29. As already discussed earlier the lower Court has not properly considered the facts and circumstances of the case. It has failed even to refer to the earlier Order passed by this Court which was confirmed by the Hon'ble Supreme Court which set aside the Trial Court's Order and directed the parties to proceed with the arbitration. It has further failed to consider the conduct of the first respondent who was always looking for an opportunity to see that the arbitration proceedings do not begin. Further no material is produced to show that the first respondent will suffer irreparable injury. Merely travelling to London to attend the arbitration proceedings cannot be said to be irreparable injury. The parties have agreed to hold the arbitration proceedings at London and therefore they knew that going to London will cost them substantial expenses and therefore money towards expenses to attend the arbitration proceedings cannot be said to be irreparable injury to the first respondent.

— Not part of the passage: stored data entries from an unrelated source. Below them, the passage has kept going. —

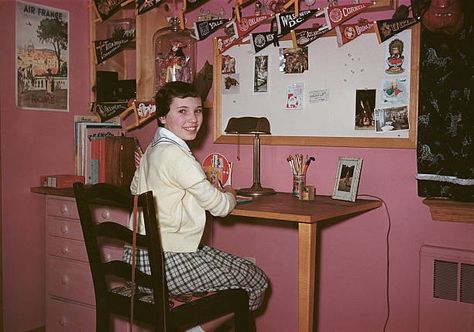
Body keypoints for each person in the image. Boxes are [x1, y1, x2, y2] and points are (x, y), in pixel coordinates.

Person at [124, 81, 268, 330]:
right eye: (182, 111)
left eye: (198, 110)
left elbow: (134, 190)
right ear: (161, 118)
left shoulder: (153, 149)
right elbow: (221, 207)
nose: (193, 119)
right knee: (255, 281)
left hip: (137, 259)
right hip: (167, 262)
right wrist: (230, 192)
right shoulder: (177, 155)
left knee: (239, 269)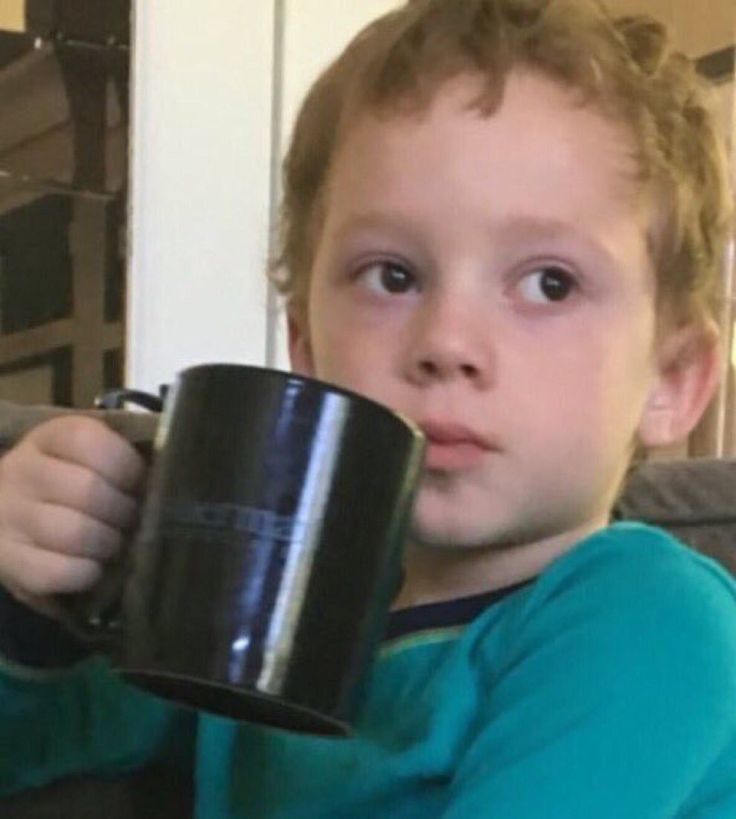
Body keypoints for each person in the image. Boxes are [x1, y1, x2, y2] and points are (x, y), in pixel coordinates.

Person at [1, 0, 736, 815]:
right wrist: (28, 611)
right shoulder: (271, 594)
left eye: (548, 283)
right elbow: (31, 755)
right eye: (392, 275)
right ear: (308, 344)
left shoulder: (649, 618)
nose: (446, 340)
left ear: (673, 380)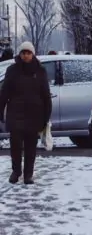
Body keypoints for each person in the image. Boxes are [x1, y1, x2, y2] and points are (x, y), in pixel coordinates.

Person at [0, 42, 52, 185]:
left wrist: (46, 116)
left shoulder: (40, 71)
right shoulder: (12, 70)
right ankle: (16, 171)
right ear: (20, 54)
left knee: (30, 147)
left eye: (28, 52)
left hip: (34, 114)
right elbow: (4, 92)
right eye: (23, 52)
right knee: (15, 146)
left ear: (33, 54)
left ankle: (28, 174)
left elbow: (46, 95)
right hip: (15, 113)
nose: (26, 55)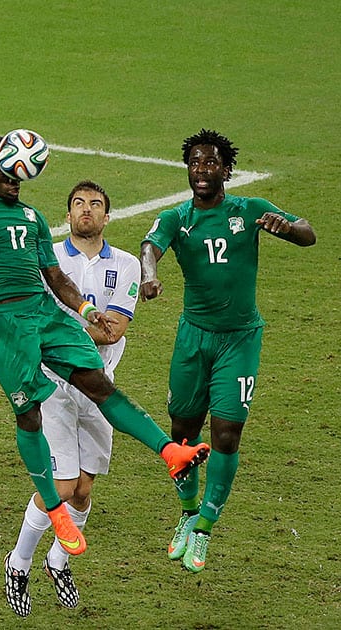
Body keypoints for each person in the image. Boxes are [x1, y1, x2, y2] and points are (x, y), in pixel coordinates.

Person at [0, 138, 211, 600]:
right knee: (29, 415)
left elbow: (56, 279)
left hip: (46, 314)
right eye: (7, 172)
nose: (15, 181)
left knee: (97, 384)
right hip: (5, 325)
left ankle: (169, 451)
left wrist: (87, 311)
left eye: (20, 174)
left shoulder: (30, 219)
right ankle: (51, 511)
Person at [140, 129, 316, 574]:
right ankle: (186, 512)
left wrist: (288, 227)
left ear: (226, 170)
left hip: (239, 339)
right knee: (182, 437)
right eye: (195, 163)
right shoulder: (176, 218)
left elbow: (308, 233)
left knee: (225, 436)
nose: (202, 170)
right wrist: (148, 274)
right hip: (193, 339)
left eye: (211, 163)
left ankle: (204, 526)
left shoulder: (250, 209)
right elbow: (149, 246)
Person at [3, 181, 140, 617]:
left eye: (95, 205)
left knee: (82, 491)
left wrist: (56, 327)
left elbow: (113, 330)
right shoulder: (49, 259)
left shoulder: (127, 264)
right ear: (67, 215)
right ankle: (19, 562)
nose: (86, 211)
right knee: (61, 485)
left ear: (106, 216)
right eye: (78, 203)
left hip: (100, 386)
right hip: (56, 385)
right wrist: (59, 332)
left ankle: (57, 561)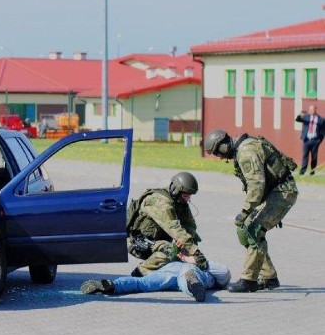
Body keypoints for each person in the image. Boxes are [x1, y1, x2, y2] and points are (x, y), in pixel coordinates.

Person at [204, 129, 298, 292]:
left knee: (252, 230)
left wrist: (245, 212)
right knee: (245, 231)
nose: (219, 157)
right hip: (276, 193)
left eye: (218, 152)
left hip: (282, 192)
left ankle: (248, 280)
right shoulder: (244, 148)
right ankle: (269, 277)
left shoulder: (246, 152)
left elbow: (256, 185)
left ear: (224, 145)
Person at [126, 171, 208, 277]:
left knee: (182, 251)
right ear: (176, 190)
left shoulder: (180, 201)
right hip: (138, 241)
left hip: (157, 241)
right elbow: (173, 227)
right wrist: (196, 252)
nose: (188, 199)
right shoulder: (160, 202)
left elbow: (190, 224)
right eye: (185, 195)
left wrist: (185, 242)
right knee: (171, 252)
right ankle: (139, 273)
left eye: (189, 196)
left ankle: (157, 268)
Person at [81, 256, 232, 303]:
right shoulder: (211, 274)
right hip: (188, 270)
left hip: (170, 268)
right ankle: (193, 285)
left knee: (143, 283)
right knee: (190, 280)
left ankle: (112, 285)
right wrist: (194, 261)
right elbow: (225, 273)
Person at [295, 103, 324, 176]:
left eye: (312, 109)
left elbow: (323, 131)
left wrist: (319, 141)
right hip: (306, 140)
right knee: (305, 155)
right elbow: (297, 120)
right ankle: (303, 171)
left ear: (315, 109)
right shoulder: (306, 117)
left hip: (315, 140)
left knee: (314, 157)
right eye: (310, 109)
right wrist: (300, 114)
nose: (311, 110)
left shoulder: (321, 119)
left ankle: (312, 171)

30. Thus after considering all the facts and circumstances of the case, we are of the view that an Order restraining a party from proceeding with the arbitration while challenging a partial award cannot be said to be an interim measure as contemplated under Section 9 of the Act. We are the view that the lower Court has failed to consider the different facts and circumstances of the case. It has ignored the previous proceedings initiated by the first respondent seeking similar reliefs and the relief given by the lower Court which was ultimately set aside by this Court and upheld by the Hon'ble Supreme Court. The lower Court has thus not taken into consideration the conduct of the first respondent who has been trying to see that the arbitration proceedings does not proceed. The reasoning given by the lower Court to grant stay of the Arbitral proceedings which is only the remedies hearing and any Order passed in the proceeding could as well be challenged before the lower Court and it will be a part of the award and the Order given in such a remedies herein will be the final Order and thereafter the first respondent could take all the grounds available to him before the lower Court either under Section 34 or 48 of the Act if execution is filed. We are of the view that the reasonings given by the lower Court is not only arbitrary but capricious and perverse and ignoring the settled principle of law regulating grant or refusal of an Order under Section 9 of the Act. The impugned Order therefore, cannot be sustained and it is accordingly, set aside. The application filed by the respondent 1 seeking stay of the arbitration proceedings and the prayer to restrain the appellant from appearing before the Arbitral Tribunal at London is rejected. The appeal is accordingly, allowed with costs of Rs. 10,000/-.